We left the house in the dark and reached the car park near Cwm Ivy before the sun had come up. By the time we’d walked through the woods and onto the beach, a beautiful morning was shaping up. The sea was choppy and the tide was fully in. It was the highest I’ve ever seen there, with the waves undercutting of the dunes in places. We walked along a narrow strip of sand between dune and sea until the waves barred the way, when we climbed up onto the tops of the dunes and made our way across the headland to the opposite side.
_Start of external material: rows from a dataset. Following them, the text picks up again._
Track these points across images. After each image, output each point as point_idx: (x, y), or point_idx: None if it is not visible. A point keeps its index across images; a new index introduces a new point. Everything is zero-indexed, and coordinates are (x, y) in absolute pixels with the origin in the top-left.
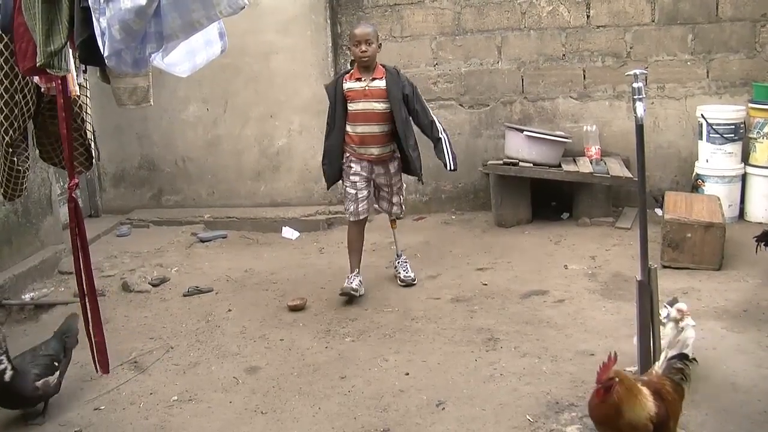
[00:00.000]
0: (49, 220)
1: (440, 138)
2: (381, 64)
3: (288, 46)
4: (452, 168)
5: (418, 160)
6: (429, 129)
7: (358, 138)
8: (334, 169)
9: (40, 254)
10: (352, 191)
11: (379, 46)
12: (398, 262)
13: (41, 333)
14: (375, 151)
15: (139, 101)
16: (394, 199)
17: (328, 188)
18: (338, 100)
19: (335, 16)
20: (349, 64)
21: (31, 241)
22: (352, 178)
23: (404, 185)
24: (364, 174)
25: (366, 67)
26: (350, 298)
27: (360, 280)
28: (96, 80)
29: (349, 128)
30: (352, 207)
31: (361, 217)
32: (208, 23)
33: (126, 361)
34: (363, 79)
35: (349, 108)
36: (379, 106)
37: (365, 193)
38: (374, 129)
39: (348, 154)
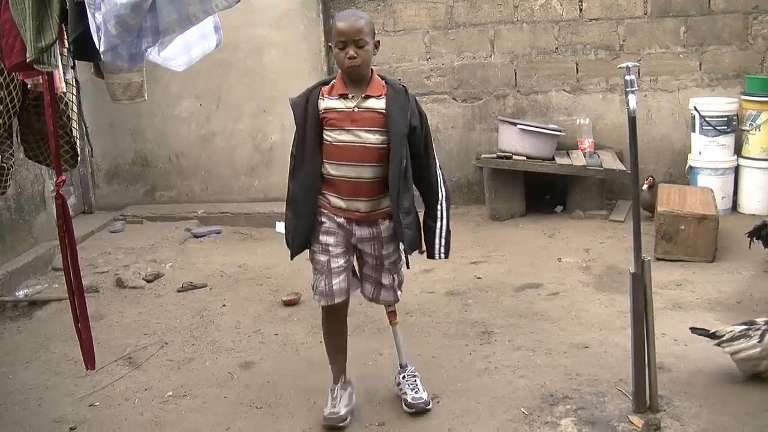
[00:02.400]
0: (43, 216)
1: (438, 206)
2: (379, 75)
3: (280, 41)
4: (441, 256)
5: (411, 229)
6: (428, 186)
7: (338, 185)
8: (303, 228)
9: (34, 251)
10: (323, 258)
11: (377, 45)
12: (403, 377)
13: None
14: (362, 206)
15: (133, 96)
16: (384, 280)
17: (291, 257)
18: (309, 123)
19: (328, 11)
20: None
21: (24, 237)
22: (322, 238)
23: (402, 261)
24: (341, 234)
25: (356, 80)
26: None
27: (350, 395)
28: (89, 76)
29: (325, 168)
30: (322, 283)
31: (338, 300)
32: (204, 17)
33: (120, 357)
34: (351, 95)
35: (326, 138)
36: (373, 138)
37: (342, 262)
38: (364, 173)
39: (319, 205)
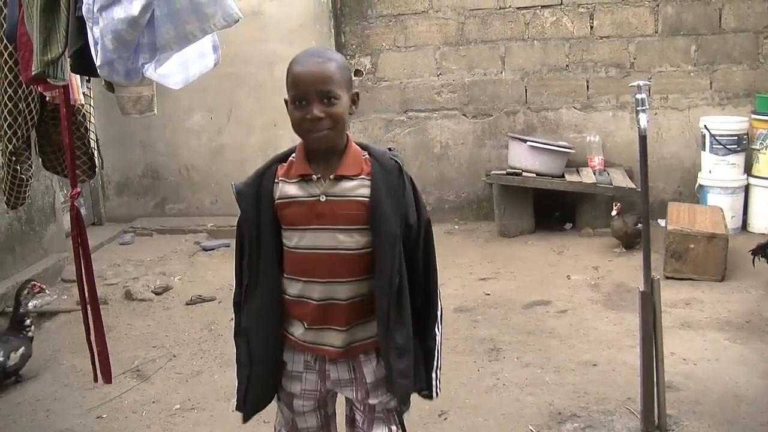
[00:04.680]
0: (53, 227)
1: (436, 329)
2: (360, 144)
3: (292, 56)
4: (437, 393)
5: (407, 377)
6: (424, 303)
7: (299, 309)
8: (264, 379)
9: (44, 262)
10: (286, 412)
11: (355, 98)
12: None
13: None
14: (337, 339)
15: (143, 110)
16: None
17: (244, 420)
18: (264, 224)
19: (339, 26)
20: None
21: (34, 248)
22: (285, 384)
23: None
24: (312, 378)
25: (322, 151)
26: None
27: None
28: (101, 89)
29: (283, 286)
30: None
31: None
32: (202, 35)
33: (128, 369)
34: (315, 177)
35: (285, 242)
36: (349, 241)
37: (312, 423)
38: (338, 293)
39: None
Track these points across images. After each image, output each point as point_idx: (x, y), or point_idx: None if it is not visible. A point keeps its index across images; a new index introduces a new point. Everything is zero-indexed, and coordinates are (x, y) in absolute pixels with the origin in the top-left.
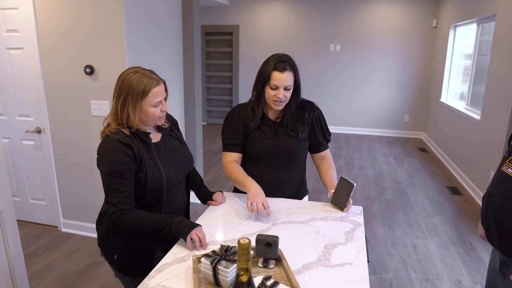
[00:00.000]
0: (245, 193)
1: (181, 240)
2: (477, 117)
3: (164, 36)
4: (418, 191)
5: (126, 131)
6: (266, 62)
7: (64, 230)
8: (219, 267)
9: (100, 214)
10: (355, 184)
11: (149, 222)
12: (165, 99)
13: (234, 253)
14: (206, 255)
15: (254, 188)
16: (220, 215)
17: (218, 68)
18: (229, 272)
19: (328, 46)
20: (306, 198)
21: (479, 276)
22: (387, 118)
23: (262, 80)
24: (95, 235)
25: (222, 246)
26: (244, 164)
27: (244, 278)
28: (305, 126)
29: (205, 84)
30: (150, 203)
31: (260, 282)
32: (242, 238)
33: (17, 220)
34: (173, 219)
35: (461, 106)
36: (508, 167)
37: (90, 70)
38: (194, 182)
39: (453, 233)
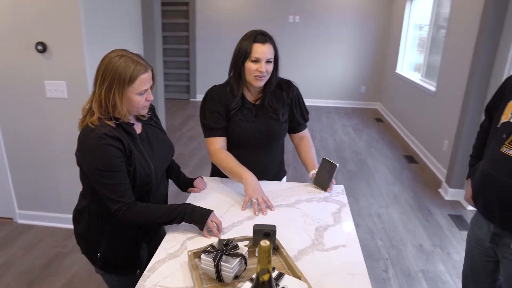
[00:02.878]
0: (226, 176)
1: (170, 233)
2: (433, 88)
3: (122, 8)
4: (377, 161)
5: (111, 123)
6: (244, 37)
7: (20, 221)
8: (222, 263)
9: (77, 210)
10: (337, 165)
11: (158, 214)
12: (151, 87)
13: (235, 247)
14: (205, 251)
15: (251, 180)
16: (204, 203)
17: (175, 40)
18: (232, 268)
19: (287, 17)
20: (284, 179)
21: (438, 239)
22: (344, 90)
23: (242, 55)
24: (57, 224)
25: (220, 240)
26: None
27: (265, 277)
28: (285, 108)
29: (162, 57)
30: (138, 197)
31: None
32: (263, 241)
33: None
34: (184, 208)
35: (416, 77)
36: (509, 148)
37: (42, 48)
38: (172, 170)
39: (412, 201)
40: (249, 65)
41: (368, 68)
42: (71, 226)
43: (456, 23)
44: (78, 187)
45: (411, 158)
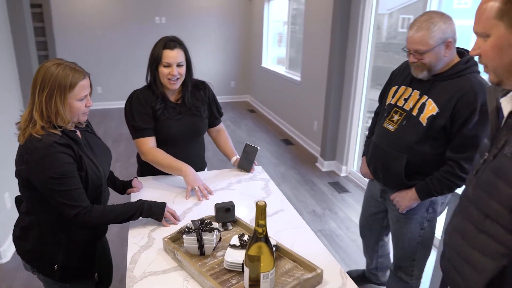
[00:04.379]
0: (156, 173)
1: (132, 229)
2: (298, 78)
3: None
4: (260, 147)
5: (57, 132)
6: (156, 45)
7: None
8: (204, 237)
9: (21, 228)
10: (258, 148)
11: (116, 213)
12: (90, 94)
13: (209, 223)
14: (185, 232)
15: (190, 171)
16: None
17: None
18: (213, 240)
19: (154, 19)
20: (206, 169)
21: (324, 203)
22: (216, 86)
23: (155, 61)
24: None
25: (193, 221)
26: None
27: (261, 230)
28: (204, 106)
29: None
30: (91, 200)
31: (238, 240)
32: (259, 201)
33: None
34: (141, 205)
35: (281, 69)
36: (389, 124)
37: None
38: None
39: (297, 176)
40: (162, 70)
41: (236, 64)
42: None
43: (311, 19)
44: None
45: (288, 141)
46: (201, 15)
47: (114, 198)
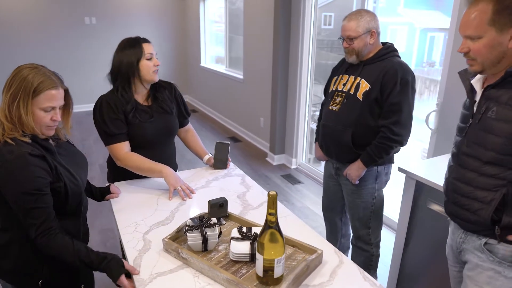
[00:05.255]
0: (128, 178)
1: (123, 233)
2: (240, 76)
3: None
4: (208, 145)
5: (27, 139)
6: (124, 46)
7: None
8: (208, 233)
9: None
10: (228, 142)
11: (69, 254)
12: (67, 110)
13: (208, 219)
14: (187, 231)
15: (170, 172)
16: (131, 205)
17: None
18: (216, 234)
19: (83, 19)
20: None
21: (281, 195)
22: None
23: (135, 58)
24: None
25: (193, 218)
26: None
27: (273, 219)
28: (173, 104)
29: None
30: (71, 211)
31: (237, 232)
32: (270, 191)
33: None
34: (93, 261)
35: (222, 68)
36: (333, 106)
37: None
38: None
39: (250, 172)
40: (146, 63)
41: (173, 65)
42: None
43: (250, 18)
44: None
45: (235, 139)
46: (133, 15)
47: (93, 205)
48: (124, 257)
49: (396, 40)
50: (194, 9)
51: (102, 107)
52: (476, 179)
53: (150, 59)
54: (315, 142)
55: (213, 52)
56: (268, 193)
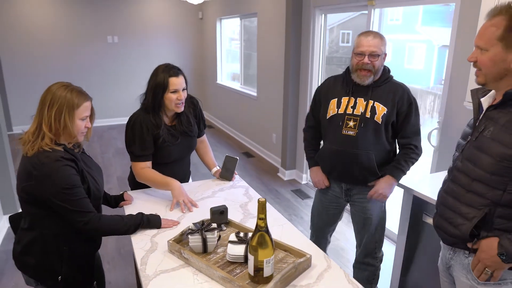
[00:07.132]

Out of the wind it was warm as the sun rose, not like a February morning at all. Walking in sand is tiring but great exercise and we had plenty of that as we made our way to the tip of the headland. Once out of the shelter, the wind picked up again and it was time to don gloves and hat and do up the coat. Rufus, with his permanent fur coat was happy to have a cooling breeze again.

We’d spent less than an hour in the dunes but already the tide had receded significantly. The lighthouse was still surrounded by the sea and on its metal skeleton, cormorants perched, warming in the sun. On the beach, lapwings and sandpipers scurried to and fro with the incoming and outgoing waves. As we walked back along the beach, a huge flock of sandpipers flew low over the sea. There must have been more than 100 of them flying parallel to the shore.

There was a lot of rubbish on the high water mark; most of it seemed to be plastic and I wished I’d brought a bag to put it in. I grabbed a tangle of plastic fishing line, which I brought home to dispose of. I’ve seen first hand what that can do and it’s not pleasant. One of the items washed up was an old football. It seemed to be a decent one, with stitched panels, and there was no sign of damage. It was just a little deflated (well, you would be too if you’d been abandoned on the beach). I kicked it, Rufus chased it and there followed a new form of football; one in which use of the mouth was allowed. I tried explaining to Rufus the rules of the game, but he just ran off and dared me to get the ball off him. He carried the ball for quite a while – unusual for him – and only dropped it when lured by the tempting aroma of some long dead aquatic creature. So I brought it home and it’s now in the back garden.

By now, the tide had all but disappeared and where earlier we were hugging the sand dunes, now we were able to range across the sand. But somehow, we’d done more than 5 miles, so it was time to head back to the car. Wet paws collected much sand as we crossed the dunes again and soon we were on the long uphill drag to the car park. A deep puddle solved the sandy paws issue and we were both grateful to reach the car.

Snoring occurred in the car on the way home, but I would not betray our friendship by saying from whom the snoring came.